Royal Air Force bomber pilot, John Morris from Cambridge, New Zealand, describes Lucienne Vouzelaud, one of the French Resistance workers who helped him to safety after his plane was shot down in France.
Transcript
Lucienne was a very strong person. She spoke some English or good English really, but she tended to negate the idea. She said she didn’t speak English, but in fact she did. She was a very able person, very strong personality; she had these two little boys and she was still prepared to take tremendous risks for the likes of me. And I discovered after the war that she had something like 40 airmen through her house, mostly Americans, and been in grave danger all the time. But she survived … And so the two of us got on our bikes, she’d got two bikes.
You and Lucienne?
Yes.
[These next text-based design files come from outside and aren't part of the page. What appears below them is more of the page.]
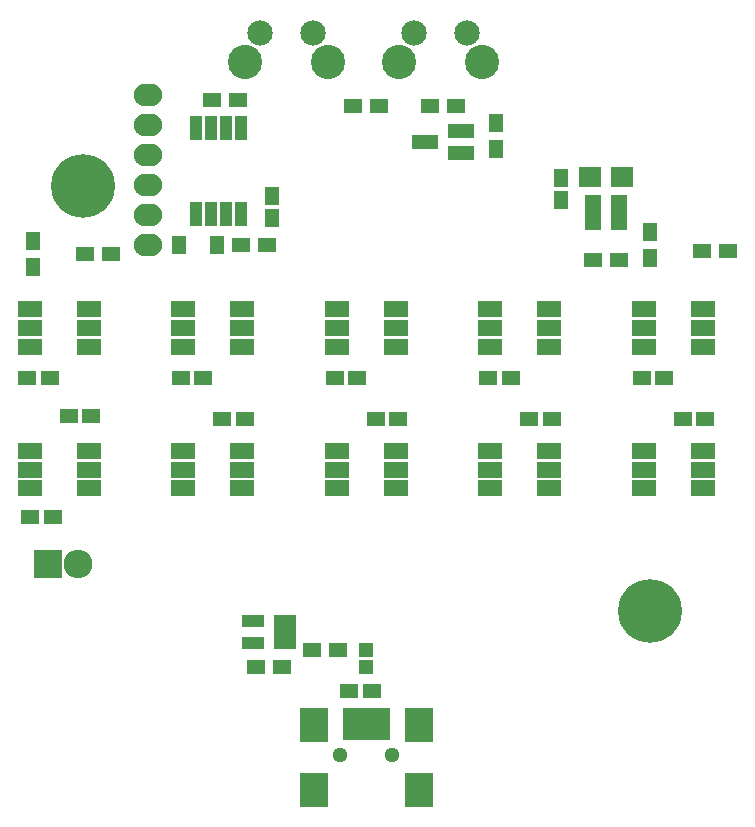
<source format=gts>
G04 #@! TF.FileFunction,Soldermask,Top*
%FSLAX46Y46*%
G04 Gerber Fmt 4.6, Leading zero omitted, Abs format (unit mm)*
G04 Created by KiCad (PCBNEW 4.0.2-stable) date 2016. 09. 14. 22:41:56*
%MOMM*%
G01*
G04 APERTURE LIST*
%ADD10C,0.100000*%
%ADD11R,1.150000X1.600000*%
%ADD12R,1.600000X1.150000*%
%ADD13R,1.310000X1.620000*%
%ADD14R,1.900000X1.700000*%
%ADD15R,2.432000X2.432000*%
%ADD16O,2.432000X2.432000*%
%ADD17R,0.900380X2.701240*%
%ADD18R,2.398980X2.899360*%
%ADD19C,1.299160*%
%ADD20O,2.400000X1.900000*%
%ADD21R,2.200860X1.200100*%
%ADD22R,1.600000X1.300000*%
%ADD23R,1.300000X1.600000*%
%ADD24C,2.900000*%
%ADD25C,2.150000*%
%ADD26R,1.960000X1.050000*%
%ADD27R,1.460000X1.050000*%
%ADD28R,1.050000X2.100000*%
%ADD29R,2.000000X1.400000*%
%ADD30C,5.400000*%
%ADD31R,1.197560X1.197560*%
G04 APERTURE END LIST*
D10*
D11*
X42000000Y-34700000D03*
X42000000Y-32800000D03*
X66500000Y-31300000D03*
X66500000Y-33200000D03*
D12*
X48550000Y-74750000D03*
X50450000Y-74750000D03*
X23450000Y-60000000D03*
X21550000Y-60000000D03*
X23200000Y-48250000D03*
X21300000Y-48250000D03*
X76800000Y-51750000D03*
X78700000Y-51750000D03*
X36200000Y-48250000D03*
X34300000Y-48250000D03*
X63800000Y-51750000D03*
X65700000Y-51750000D03*
X49200000Y-48250000D03*
X47300000Y-48250000D03*
X50800000Y-51750000D03*
X52700000Y-51750000D03*
X62200000Y-48250000D03*
X60300000Y-48250000D03*
X37800000Y-51750000D03*
X39700000Y-51750000D03*
X75200000Y-48250000D03*
X73300000Y-48250000D03*
X24800000Y-51500000D03*
X26700000Y-51500000D03*
D13*
X37385000Y-37000000D03*
X34115000Y-37000000D03*
D14*
X71600000Y-31250000D03*
X68900000Y-31250000D03*
D15*
X23000000Y-64000000D03*
D16*
X25540000Y-64000000D03*
D17*
X48399800Y-77550680D03*
X49199900Y-77550680D03*
X50000000Y-77550680D03*
X50800100Y-77550680D03*
X51600200Y-77550680D03*
D18*
X45549920Y-77649740D03*
X45549920Y-83148840D03*
X54450080Y-77649740D03*
X54450080Y-83148840D03*
D19*
X47800360Y-80149100D03*
X52199640Y-80149100D03*
D20*
X31500000Y-37000000D03*
X31500000Y-34460000D03*
X31500000Y-31920000D03*
X31500000Y-29380000D03*
X31500000Y-26840000D03*
X31500000Y-24300000D03*
D21*
X58001140Y-29200000D03*
X58001140Y-27300000D03*
X54998860Y-28250000D03*
D22*
X39400000Y-37000000D03*
X41600000Y-37000000D03*
X80600000Y-37500000D03*
X78400000Y-37500000D03*
D23*
X61000000Y-28850000D03*
X61000000Y-26650000D03*
D22*
X55400000Y-25250000D03*
X57600000Y-25250000D03*
X51100000Y-25250000D03*
X48900000Y-25250000D03*
X36900000Y-24750000D03*
X39100000Y-24750000D03*
D23*
X74000000Y-35900000D03*
X74000000Y-38100000D03*
D22*
X71350000Y-38250000D03*
X69150000Y-38250000D03*
X28350000Y-37750000D03*
X26150000Y-37750000D03*
D23*
X21750000Y-38850000D03*
X21750000Y-36650000D03*
D24*
X46760000Y-21490000D03*
D25*
X45500000Y-19000000D03*
X41000000Y-19000000D03*
D24*
X39750000Y-21490000D03*
X59760000Y-21490000D03*
D25*
X58500000Y-19000000D03*
X54000000Y-19000000D03*
D24*
X52750000Y-21490000D03*
D26*
X43100000Y-70700000D03*
X43100000Y-69750000D03*
X43100000Y-68800000D03*
X40400000Y-68800000D03*
X40400000Y-70700000D03*
D27*
X69150000Y-33300000D03*
X69150000Y-34250000D03*
X69150000Y-35200000D03*
X71350000Y-35200000D03*
X71350000Y-33300000D03*
X71350000Y-34250000D03*
D28*
X39405000Y-27100000D03*
X38135000Y-27100000D03*
X36865000Y-27100000D03*
X35595000Y-27100000D03*
X35595000Y-34400000D03*
X36865000Y-34400000D03*
X38135000Y-34400000D03*
X39405000Y-34400000D03*
D29*
X26500000Y-45600000D03*
X26500000Y-44000000D03*
X26500000Y-42400000D03*
X21500000Y-45600000D03*
X21500000Y-44000000D03*
X21500000Y-42400000D03*
X73500000Y-54400000D03*
X73500000Y-56000000D03*
X73500000Y-57600000D03*
X78500000Y-54400000D03*
X78500000Y-56000000D03*
X78500000Y-57600000D03*
X39500000Y-45600000D03*
X39500000Y-44000000D03*
X39500000Y-42400000D03*
X34500000Y-45600000D03*
X34500000Y-44000000D03*
X34500000Y-42400000D03*
X60500000Y-54400000D03*
X60500000Y-56000000D03*
X60500000Y-57600000D03*
X65500000Y-54400000D03*
X65500000Y-56000000D03*
X65500000Y-57600000D03*
X52500000Y-45600000D03*
X52500000Y-44000000D03*
X52500000Y-42400000D03*
X47500000Y-45600000D03*
X47500000Y-44000000D03*
X47500000Y-42400000D03*
X47500000Y-54400000D03*
X47500000Y-56000000D03*
X47500000Y-57600000D03*
X52500000Y-54400000D03*
X52500000Y-56000000D03*
X52500000Y-57600000D03*
X65500000Y-45600000D03*
X65500000Y-44000000D03*
X65500000Y-42400000D03*
X60500000Y-45600000D03*
X60500000Y-44000000D03*
X60500000Y-42400000D03*
X34500000Y-54400000D03*
X34500000Y-56000000D03*
X34500000Y-57600000D03*
X39500000Y-54400000D03*
X39500000Y-56000000D03*
X39500000Y-57600000D03*
X78500000Y-45600000D03*
X78500000Y-44000000D03*
X78500000Y-42400000D03*
X73500000Y-45600000D03*
X73500000Y-44000000D03*
X73500000Y-42400000D03*
X21500000Y-54400000D03*
X21500000Y-56000000D03*
X21500000Y-57600000D03*
X26500000Y-54400000D03*
X26500000Y-56000000D03*
X26500000Y-57600000D03*
D30*
X74000000Y-68000000D03*
X26000000Y-32000000D03*
D31*
X50000000Y-72749300D03*
X50000000Y-71250700D03*
D22*
X45400000Y-71250000D03*
X47600000Y-71250000D03*
X40650000Y-72750000D03*
X42850000Y-72750000D03*
M02*

</source>
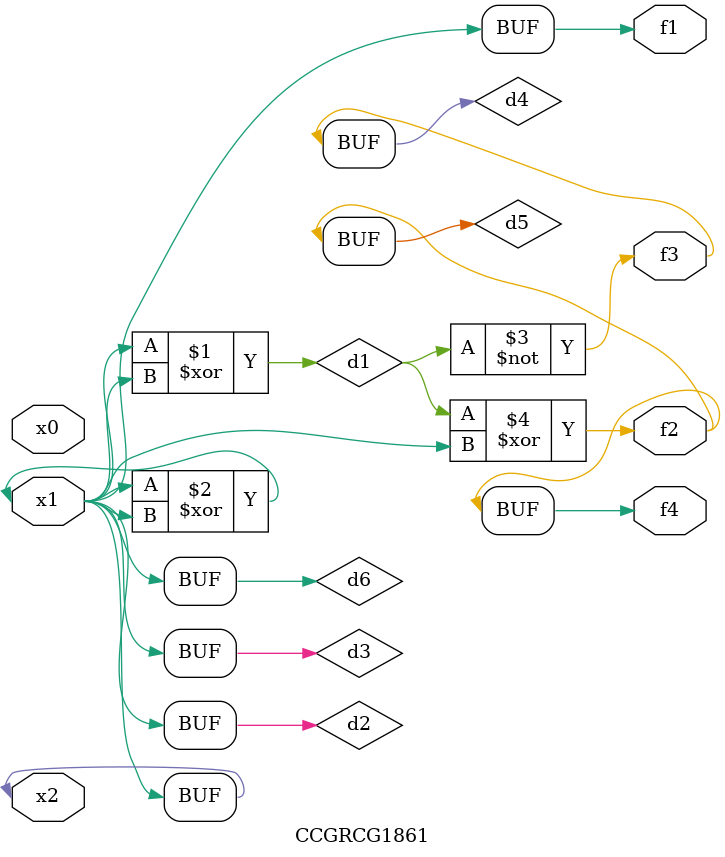
<source format=v>
module CCGRCG1861(
	input x0, x1, x2,
	output f1, f2, f3, f4
);

	wire d1, d2, d3, d4, d5, d6;

	xor (d1, x1, x2);
	buf (d2, x1, x2);
	xor (d3, x1, x2);
	nor (d4, d1);
	xor (d5, d1, d2);
	buf (d6, d2, d3);
	assign f1 = d6;
	assign f2 = d5;
	assign f3 = d4;
	assign f4 = d5;
endmodule

</source>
And she was taking me on to somebody else, now I forget where to, but the big thing was that we're riding on the road and came round a corner, and here are a lot of German soldiers right across the road, and they were obviously digging defences or doing something like that. Well, it was too late to turn round, and quick as a look she fell off her bike, she fell off deliberately and fell so that she got grazed, you know, and all of these young German soldiers rushed to help her because she was a really attractive young woman, and I just rode on so nobody sort of noticed me. And after a while when I got about 100 yards up the road, I turned round, and I thought, God, I’d better go back, and she was lying on the ground at this stage, and she saw me and saw what I was doing, and as soon as she saw me starting to come back, she jumped up, you know, and made a sudden recovery and jumped on her bike to join me and off we went. So lucky really.
And the Germans just let her go?
They were all astonished I suppose, but it’s amazing what an attractive young woman can get away with.
Royal Air Force bomber pilot, John Morris (right).